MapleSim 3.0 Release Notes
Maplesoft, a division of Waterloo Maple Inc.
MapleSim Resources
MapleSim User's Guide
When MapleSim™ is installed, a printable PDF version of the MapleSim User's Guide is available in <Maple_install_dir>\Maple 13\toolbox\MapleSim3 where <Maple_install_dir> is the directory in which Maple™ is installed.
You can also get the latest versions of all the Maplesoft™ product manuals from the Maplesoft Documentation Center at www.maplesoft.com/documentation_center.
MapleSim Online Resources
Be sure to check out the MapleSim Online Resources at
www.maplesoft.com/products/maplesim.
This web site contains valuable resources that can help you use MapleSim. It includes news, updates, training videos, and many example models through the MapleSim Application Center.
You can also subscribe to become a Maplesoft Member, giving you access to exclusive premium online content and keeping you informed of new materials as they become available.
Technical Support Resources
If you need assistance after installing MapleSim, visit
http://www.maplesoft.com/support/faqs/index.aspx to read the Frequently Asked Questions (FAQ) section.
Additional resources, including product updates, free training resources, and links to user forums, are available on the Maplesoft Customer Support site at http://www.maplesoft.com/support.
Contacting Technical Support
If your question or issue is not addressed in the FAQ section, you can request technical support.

□ □ □ □ □

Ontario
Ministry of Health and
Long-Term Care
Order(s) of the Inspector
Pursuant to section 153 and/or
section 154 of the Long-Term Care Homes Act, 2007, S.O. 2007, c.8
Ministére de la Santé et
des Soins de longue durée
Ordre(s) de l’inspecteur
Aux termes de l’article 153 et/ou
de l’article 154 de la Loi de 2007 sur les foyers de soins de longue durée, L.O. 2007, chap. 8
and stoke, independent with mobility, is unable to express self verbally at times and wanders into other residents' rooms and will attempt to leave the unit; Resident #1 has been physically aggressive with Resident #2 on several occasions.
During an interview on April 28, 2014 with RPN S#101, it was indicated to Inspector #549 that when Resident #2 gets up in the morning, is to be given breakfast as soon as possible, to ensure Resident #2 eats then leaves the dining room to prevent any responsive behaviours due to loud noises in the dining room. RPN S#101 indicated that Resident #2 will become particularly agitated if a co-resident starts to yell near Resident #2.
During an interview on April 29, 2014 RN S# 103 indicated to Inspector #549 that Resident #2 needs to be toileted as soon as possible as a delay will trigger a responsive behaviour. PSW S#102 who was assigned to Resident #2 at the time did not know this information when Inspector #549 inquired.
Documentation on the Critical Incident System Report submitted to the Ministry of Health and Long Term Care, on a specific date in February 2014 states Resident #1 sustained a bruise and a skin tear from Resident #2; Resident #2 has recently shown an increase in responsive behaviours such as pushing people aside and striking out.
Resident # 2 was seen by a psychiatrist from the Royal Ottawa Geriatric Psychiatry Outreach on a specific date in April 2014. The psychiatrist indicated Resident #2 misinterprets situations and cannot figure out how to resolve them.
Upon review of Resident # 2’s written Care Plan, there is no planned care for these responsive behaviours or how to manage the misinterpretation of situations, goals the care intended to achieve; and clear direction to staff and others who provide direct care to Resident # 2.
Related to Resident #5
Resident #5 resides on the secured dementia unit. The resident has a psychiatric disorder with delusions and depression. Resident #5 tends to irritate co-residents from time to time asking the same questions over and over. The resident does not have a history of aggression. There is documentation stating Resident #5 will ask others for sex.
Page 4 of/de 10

□ □ □ □ □

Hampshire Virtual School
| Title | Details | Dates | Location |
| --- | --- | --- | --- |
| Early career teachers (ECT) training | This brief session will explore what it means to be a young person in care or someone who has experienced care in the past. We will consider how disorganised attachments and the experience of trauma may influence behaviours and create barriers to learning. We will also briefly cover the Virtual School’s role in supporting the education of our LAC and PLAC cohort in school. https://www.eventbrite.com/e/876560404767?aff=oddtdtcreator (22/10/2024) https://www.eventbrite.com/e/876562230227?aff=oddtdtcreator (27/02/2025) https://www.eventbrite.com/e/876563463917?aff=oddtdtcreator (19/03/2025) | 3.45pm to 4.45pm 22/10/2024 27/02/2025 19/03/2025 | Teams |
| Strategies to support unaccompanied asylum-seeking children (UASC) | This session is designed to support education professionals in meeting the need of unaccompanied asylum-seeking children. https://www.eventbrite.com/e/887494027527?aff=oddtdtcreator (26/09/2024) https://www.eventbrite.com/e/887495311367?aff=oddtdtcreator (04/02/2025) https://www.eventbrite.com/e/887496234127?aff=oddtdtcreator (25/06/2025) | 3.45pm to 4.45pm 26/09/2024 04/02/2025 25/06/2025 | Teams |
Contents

□ □ □ □ □

_What to produce_
If a line in the records contains the word "Teams", copy it.

_Final answer_
| Early career teachers (ECT) training | This brief session will explore what it means to be a young person in care or someone who has experienced care in the past. We will consider how disorganised attachments and the experience of trauma may influence behaviours and create barriers to learning. We will also briefly cover the Virtual School’s role in supporting the education of our LAC and PLAC cohort in school. https://www.eventbrite.com/e/876560404767?aff=oddtdtcreator (22/10/2024) https://www.eventbrite.com/e/876562230227?aff=oddtdtcreator (27/02/2025) https://www.eventbrite.com/e/876563463917?aff=oddtdtcreator (19/03/2025) | 3.45pm to 4.45pm 22/10/2024 27/02/2025 19/03/2025 | Teams |
| Strategies to support unaccompanied asylum-seeking children (UASC) | This session is designed to support education professionals in meeting the need of unaccompanied asylum-seeking children. https://www.eventbrite.com/e/887494027527?aff=oddtdtcreator (26/09/2024) https://www.eventbrite.com/e/887495311367?aff=oddtdtcreator (04/02/2025) https://www.eventbrite.com/e/887496234127?aff=oddtdtcreator (25/06/2025) | 3.45pm to 4.45pm 26/09/2024 04/02/2025 25/06/2025 | Teams |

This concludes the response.